• **Records supplied**:
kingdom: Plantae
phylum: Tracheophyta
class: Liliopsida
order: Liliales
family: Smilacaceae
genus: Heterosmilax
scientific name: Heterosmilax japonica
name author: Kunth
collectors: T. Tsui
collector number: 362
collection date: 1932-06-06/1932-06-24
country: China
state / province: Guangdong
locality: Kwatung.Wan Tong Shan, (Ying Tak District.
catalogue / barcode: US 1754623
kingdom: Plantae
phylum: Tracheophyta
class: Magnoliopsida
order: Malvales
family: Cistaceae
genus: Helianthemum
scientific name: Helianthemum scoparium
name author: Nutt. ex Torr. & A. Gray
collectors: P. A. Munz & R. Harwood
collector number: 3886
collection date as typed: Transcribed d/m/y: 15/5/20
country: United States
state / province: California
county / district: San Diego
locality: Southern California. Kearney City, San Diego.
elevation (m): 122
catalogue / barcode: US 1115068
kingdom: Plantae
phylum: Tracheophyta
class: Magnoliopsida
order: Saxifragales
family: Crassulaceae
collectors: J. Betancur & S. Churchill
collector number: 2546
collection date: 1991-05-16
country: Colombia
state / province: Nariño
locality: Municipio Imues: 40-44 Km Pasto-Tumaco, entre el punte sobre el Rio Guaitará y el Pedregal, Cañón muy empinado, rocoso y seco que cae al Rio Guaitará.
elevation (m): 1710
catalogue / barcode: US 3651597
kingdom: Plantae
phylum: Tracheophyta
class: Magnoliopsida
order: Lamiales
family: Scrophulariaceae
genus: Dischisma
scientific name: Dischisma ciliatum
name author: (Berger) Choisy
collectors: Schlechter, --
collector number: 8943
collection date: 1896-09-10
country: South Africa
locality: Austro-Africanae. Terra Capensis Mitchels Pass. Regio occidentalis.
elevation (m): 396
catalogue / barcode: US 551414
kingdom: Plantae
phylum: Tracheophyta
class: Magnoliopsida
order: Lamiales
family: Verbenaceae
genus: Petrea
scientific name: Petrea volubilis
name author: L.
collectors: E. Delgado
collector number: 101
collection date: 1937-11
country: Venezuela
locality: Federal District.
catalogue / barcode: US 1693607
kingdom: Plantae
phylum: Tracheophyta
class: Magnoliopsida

• **Given exercise**: Put every line of the records above into a JSON list of strings, one string per line, leaving out any blank lines.

• **Exercise response**:
[
  "kingdom: Plantae",
  "phylum: Tracheophyta",
  "class: Liliopsida",
  "order: Liliales",
  "family: Smilacaceae",
  "genus: Heterosmilax",
  "scientific name: Heterosmilax japonica",
  "name author: Kunth",
  "collectors: T. Tsui",
  "collector number: 362",
  "collection date: 1932-06-06/1932-06-24",
  "country: China",
  "state / province: Guangdong",
  "locality: Kwatung.Wan Tong Shan, (Ying Tak District.",
  "catalogue / barcode: US 1754623",
  "kingdom: Plantae",
  "phylum: Tracheophyta",
  "class: Magnoliopsida",
  "order: Malvales",
  "family: Cistaceae",
  "genus: Helianthemum",
  "scientific name: Helianthemum scoparium",
  "name author: Nutt. ex Torr. & A. Gray",
  "collectors: P. A. Munz & R. Harwood",
  "collector number: 3886",
  "collection date as typed: Transcribed d/m/y: 15/5/20",
  "country: United States",
  "state / province: California",
  "county / district: San Diego",
  "locality: Southern California. Kearney City, San Diego.",
  "elevation (m): 122",
  "catalogue / barcode: US 1115068",
  "kingdom: Plantae",
  "phylum: Tracheophyta",
  "class: Magnoliopsida",
  "order: Saxifragales",
  "family: Crassulaceae",
  "collectors: J. Betancur & S. Churchill",
  "collector number: 2546",
  "collection date: 1991-05-16",
  "country: Colombia",
  "state / province: Nariño",
  "locality: Municipio Imues: 40-44 Km Pasto-Tumaco, entre el punte sobre el Rio Guaitará y el Pedregal, Cañón muy empinado, rocoso y seco que cae al Rio Guaitará.",
  "elevation (m): 1710",
  "catalogue / barcode: US 3651597",
  "kingdom: Plantae",
  "phylum: Tracheophyta",
  "class: Magnoliopsida",
  "order: Lamiales",
  "family: Scrophulariaceae",
  "genus: Dischisma",
  "scientific name: Dischisma ciliatum",
  "name author: (Berger) Choisy",
  "collectors: Schlechter, --",
  "collector number: 8943",
  "collection date: 1896-09-10",
  "country: South Africa",
  "locality: Austro-Africanae. Terra Capensis Mitchels Pass. Regio occidentalis.",
  "elevation (m): 396",
  "catalogue / barcode: US 551414",
  "kingdom: Plantae",
  "phylum: Tracheophyta",
  "class: Magnoliopsida",
  "order: Lamiales",
  "family: Verbenaceae",
  "genus: Petrea",
  "scientific name: Petrea volubilis",
  "name author: L.",
  "collectors: E. Delgado",
  "collector number: 101",
  "collection date: 1937-11",
  "country: Venezuela",
  "locality: Federal District.",
  "catalogue / barcode: US 1693607",
  "kingdom: Plantae",
  "phylum: Tracheophyta",
  "class: Magnoliopsida"
]